(Collected data)

*****

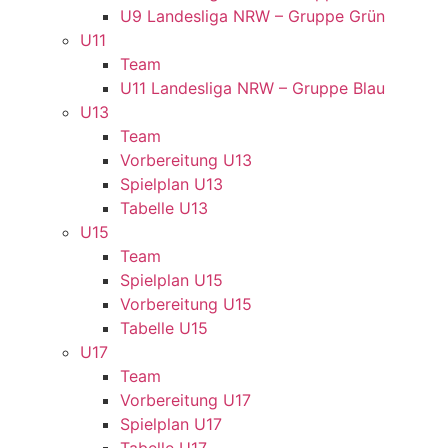
U9 Landesliga NRW – Gruppe Grün
U11
Team
U11 Landesliga NRW – Gruppe Blau
U13
Team
Vorbereitung U13
Spielplan U13
Tabelle U13
U15
Team
Spielplan U15
Vorbereitung U15
Tabelle U15
U17
Team
Vorbereitung U17
Spielplan U17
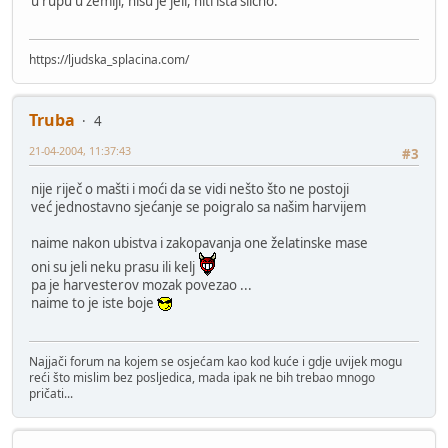
u rupu u zemlji; nisu je jeli, niti ista slicno.
https://ljudska_splacina.com/
Truba
4
21-04-2004, 11:37:43
#3
nije riječ o mašti i moći da se vidi nešto što ne postoji
već jednostavno sjećanje se poigralo sa našim harvijem
naime nakon ubistva i zakopavanja one želatinske mase
oni su jeli neku prasu ili kelj
pa je harvesterov mozak povezao ...
naime to je iste boje
Najjači forum na kojem se osjećam kao kod kuće i gdje uvijek mogu
reći što mislim bez posljedica, mada ipak ne bih trebao mnogo
pričati...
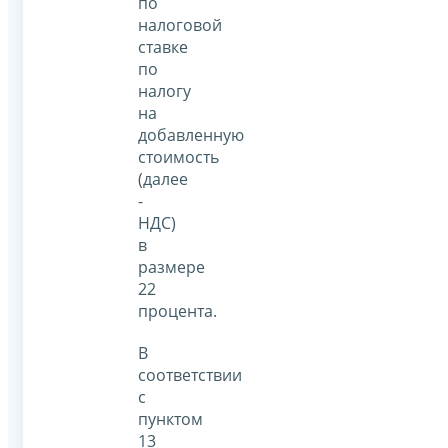
по
налоговой
ставке
по
налогу
на
добавленную
стоимость
(далее
-
НДС)
в
размере
22
процента.
В
соответствии
с
пунктом
13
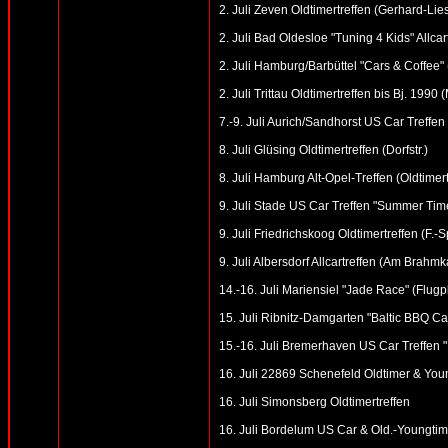
2. Juli Zeven Oldtimertreffen (Gerhard-Lie
2. Juli Bad Oldesloe "Tuning 4 Kids" Allcar
2. Juli Hamburg/Barbüttel "Cars & Coffee
2. Juli Trittau Oldtimertreffen bis Bj. 19
7.-9. Juli Aurich/Sandhorst US Car Treffen
8. Juli Glüsing Oldtimertreffen (Dorfstr.)
8. Juli Hamburg Alt-Opel-Treffen (Oldtime
9. Juli Stade US Car Treffen "Summer Tim
9. Juli Friedrichskoog Oldtimertreffen (F.-
9. Juli Albersdorf Allcartreffen (Am Brahm
14.-16. Juli Mariensiel "Jade Race" (Flugp
15. Juli Ribnitz-Damgarten "Baltic BBQ Ca
15.-16. Juli Bremerhaven US Car Treffen 
16. Juli 22869 Schenefeld Oldtimer & Youn
16. Juli Simonsberg Oldtimertreffen
16. Juli Bordelum US Car & Old.-Youngtime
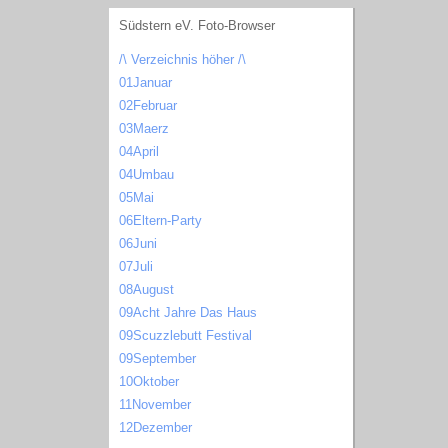
Südstern eV. Foto-Browser
/\ Verzeichnis höher /\
01Januar
02Februar
03Maerz
04April
04Umbau
05Mai
06Eltern-Party
06Juni
07Juli
08August
09Acht Jahre Das Haus
09Scuzzlebutt Festival
09September
10Oktober
11November
12Dezember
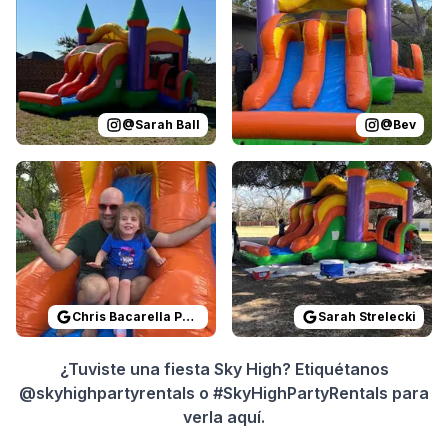
@
Sarah Ball
@
Bev
Reviewed on
GoogleReviews
Reviewed on
by
Chris Bacarella Photog
GoogleReview
Chris Bacarella Photography
Sarah Strelecki
¿Tuviste una fiesta Sky High? Etiquétanos
@skyhighpartyrentals o #SkyHighPartyRentals para
verla aquí.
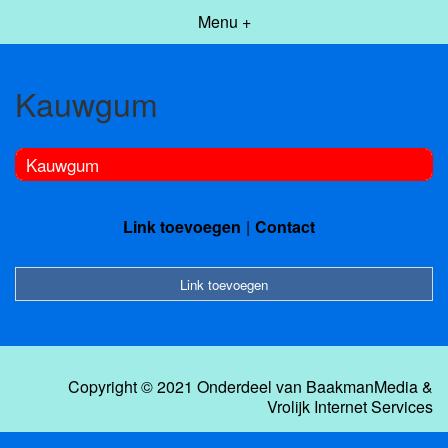
Menu +
Kauwgum
Kauwgum
Link toevoegen
Contact
Link toevoegen
Copyright © 2021 Onderdeel van
BaakmanMedia
&
Vrolijk Internet Services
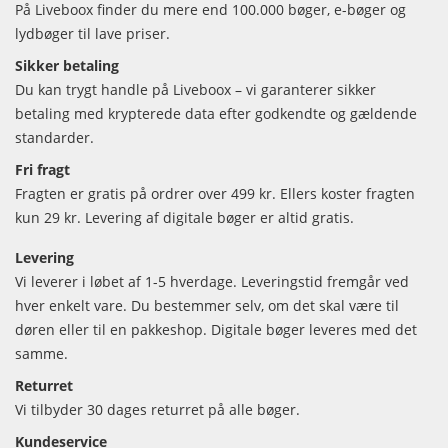
På Liveboox finder du mere end 100.000 bøger, e-bøger og
lydbøger til lave priser.
Sikker betaling
Du kan trygt handle på Liveboox – vi garanterer sikker
betaling med krypterede data efter godkendte og gældende
standarder.
Fri fragt
Fragten er gratis på ordrer over 499 kr. Ellers koster fragten
kun 29 kr. Levering af digitale bøger er altid gratis.
Levering
Vi leverer i løbet af 1-5 hverdage. Leveringstid fremgår ved
hver enkelt vare. Du bestemmer selv, om det skal være til
døren eller til en pakkeshop. Digitale bøger leveres med det
samme.
Returret
Vi tilbyder 30 dages returret på alle bøger.
Kundeservice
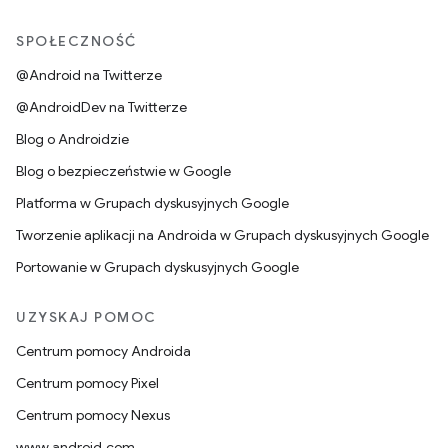
SPOŁECZNOŚĆ
@Android na Twitterze
@AndroidDev na Twitterze
Blog o Androidzie
Blog o bezpieczeństwie w Google
Platforma w Grupach dyskusyjnych Google
Tworzenie aplikacji na Androida w Grupach dyskusyjnych Google
Portowanie w Grupach dyskusyjnych Google
UZYSKAJ POMOC
Centrum pomocy Androida
Centrum pomocy Pixel
Centrum pomocy Nexus
www.android.com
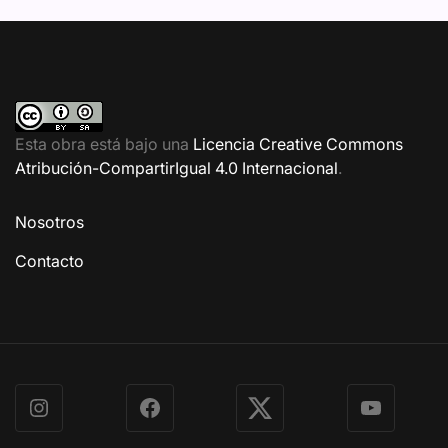
Esta obra está bajo una
Licencia Creative Commons
Atribución-CompartirIgual 4.0 Internacional
.
Nosotros
Contacto
Instagram
Facebook
X
YouTube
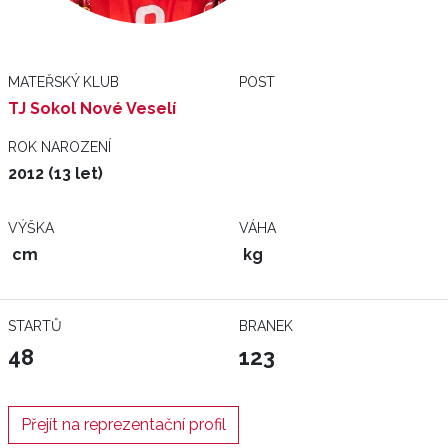
MATEŘSKÝ KLUB
POST
TJ Sokol Nové Veselí
ROK NAROZENÍ
2012 (13 let)
VÝŠKA
VÁHA
cm
kg
STARTŮ
BRANEK
48
123
Přejít na reprezentační profil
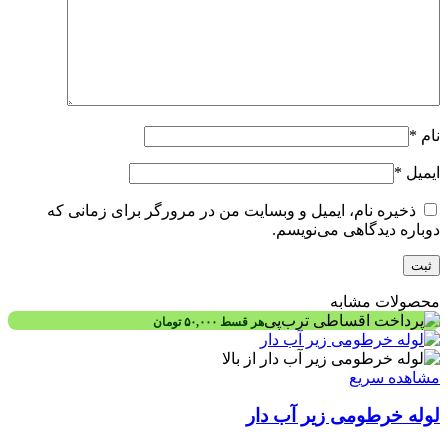
نام
*
ایمیل
*
ذخیره نام، ایمیل و وبسایت من در مرورگر برای زمانی که
دوباره دیدگاهی می‌نویسم.
محصولات مشابه
هر قسط
۵۰,۰۰۰
تومان
مشاهده سریع
لوله خرطومی زیر آب دار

*****

◆ ABOUT THIS TASK ◆
Before answering, find the line with "Najjači forum na" in the records above; then reproduce exactly each line from the first through that line, leaving out pictures.

◆ EXERCISE RESPONSE ◆
U9 Landesliga NRW – Gruppe Grün
U11
Team
U11 Landesliga NRW – Gruppe Blau
U13
Team
Vorbereitung U13
Spielplan U13
Tabelle U13
U15
Team
Spielplan U15
Vorbereitung U15
Tabelle U15
U17
Team
Vorbereitung U17
Spielplan U17
u rupu u zemlji; nisu je jeli, niti ista slicno.
https://ljudska_splacina.com/
Truba
4
21-04-2004, 11:37:43
#3
nije riječ o mašti i moći da se vidi nešto što ne postoji
već jednostavno sjećanje se poigralo sa našim harvijem
naime nakon ubistva i zakopavanja one želatinske mase
oni su jeli neku prasu ili kelj
pa je harvesterov mozak povezao ...
naime to je iste boje
Najjači forum na kojem se osjećam kao kod kuće i gdje uvijek mogu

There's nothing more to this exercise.